The punch line plays up Sichuan's omnipresence of mahjong - a game making international headlines as local media urge officials to refrain from playing and foreigners are beating Chinese at international tournaments.

Netizens responded to calls for civil servants' abstention by half-joking: "How will Sichuan's officials live?"

Six months after the 2008 earthquake - the first of 15 visits - I peered into the windows of temporary houses to find survivors gathered around mahjong boards. Locals told me many resumed gaming the day after the disaster. Tables were set up even before rescue tents.

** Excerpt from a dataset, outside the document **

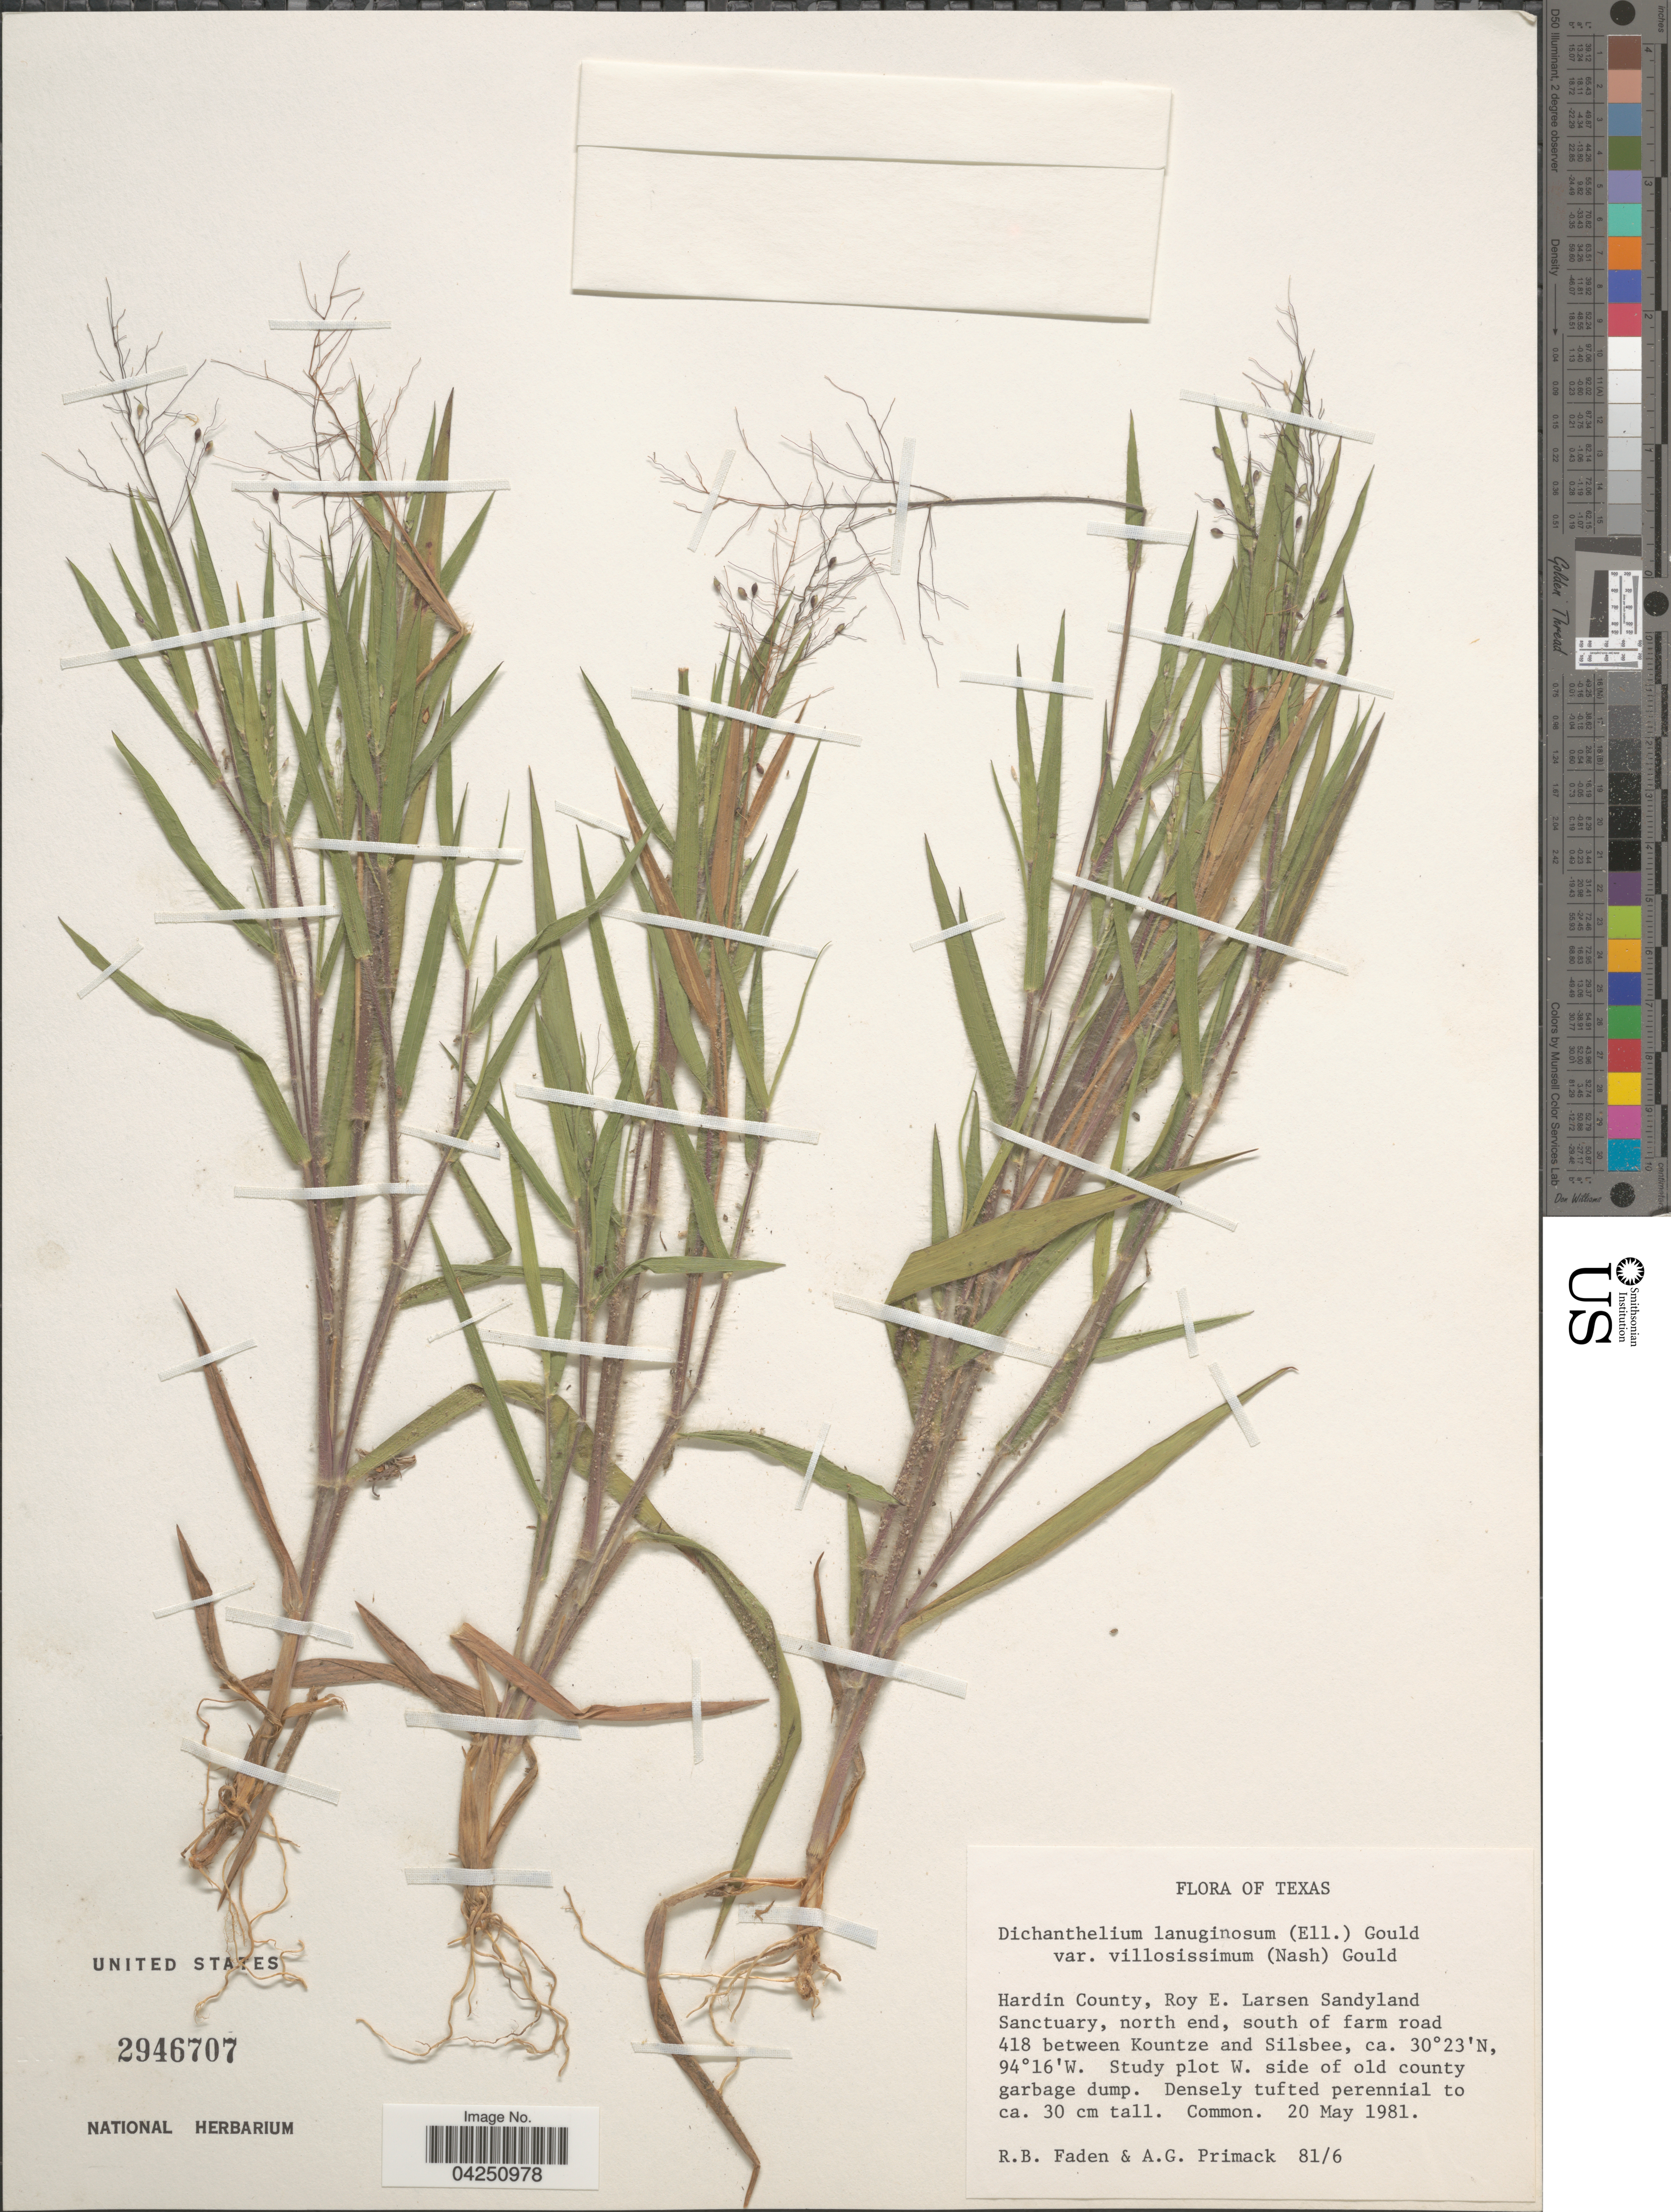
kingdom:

The most successful livelihood project recipient of an NGO assisting people disabled in the disaster was a mahjong shop opened by a man who lost his arm.

Another NGO working with heroin addicts in Sichuan's Emeishan told me the beneficiaries' No 1 wish was a mahjong table for their center. But the organization felt it couldn't oblige, since it'd appear it was sponsoring sloth among drug users.

While Sichuan is China's mahjong capital, China is the world's. China's stinging defeats at this year's European Mahjong Championship agitated dispute about luck versus skill.

Personal experience suggests that, while providence plays in, aptitude matters. Chinese friends love playing me - because they always win. To hone my abilities, I turned to apps.

Every app labeled "mahjong" in English I downloaded proved a misnomer. The dozen I sampled were matching games that had nothing to do with the Chinese pastime beyond featuring tiles. I had no such problem when I searched using Chinese characters.

This points to a market need for real mahjong apps in English and other languages, which could accelerate the pastime's internationalization - the briskness of which can already be tallied by the European tournament's rankings.